I won’t wait so long next time.

- Chris


----------



## Gregory Taylor (Mar 29, 2002)

*A Full Hub Is A Happy Hub*

I've got a basic Suzue track hub on fixie #1 and, no, most basic track hubs aren't sealed very well. Basically all they have is a metal grease shield. Adequate to keep birds and sticks out, but that's about it. A couple of hints to get longer life out of an unshielded hub:

-- when repacking it with grease, pack it FULL. you want a little bit oozing out between the cone and the greasecap. Resist the urge to wipe all of this ooze off. A hub that is full of grease has no room for water, and the ooze on the outside acts as a bit of a water and crap barrier. 

-- blue boat trailer grease is cheap, smells like fish farts and works pretty well. Rock -N- Roll lube makes a grease that is tenacious as all get out, and REALLY works well.

-- when cleaning your bike, don't aim the water hose at the hubs. You can force water past the grease cap. And don't spray de-greaser down there either.

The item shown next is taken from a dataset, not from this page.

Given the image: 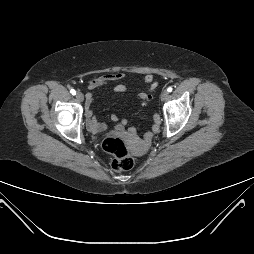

-- If you ride it a lot, repack every six months. More often if you frequently ride in the wet. It's easy to do.


----------



## Dorf411 (Dec 17, 2002)

Not just a problem of the Fuji spec or caused by the rain you rode in. All new affordable wheelsets such as Shimano 105 and anything below and probably even includes Ultegra are light on grease from the factory. Every brand new wheelset that I have purchased on a bike or otherwise that had lower end hubs needed more grease the day I took them home. If they have a cup/cone type of hub you should pack them before putting any serious miles to extend their live considerably.

John


----------



## cmgauch (Oct 11, 2002)

*Good advice*

I was kind of wondering about that...



Dorf411 said:


> Not just a problem of the Fuji spec or caused by the rain you rode in. All new affordable wheelsets such as Shimano 105 and anything below and probably even includes Ultegra are light on grease from the factory. Every brand new wheelset that I have purchased on a bike or otherwise that had lower end hubs needed more grease the day I took them home. If they have a cup/cone type of hub you should pack them before putting any serious miles to extend their live considerably.
> 
> John


----------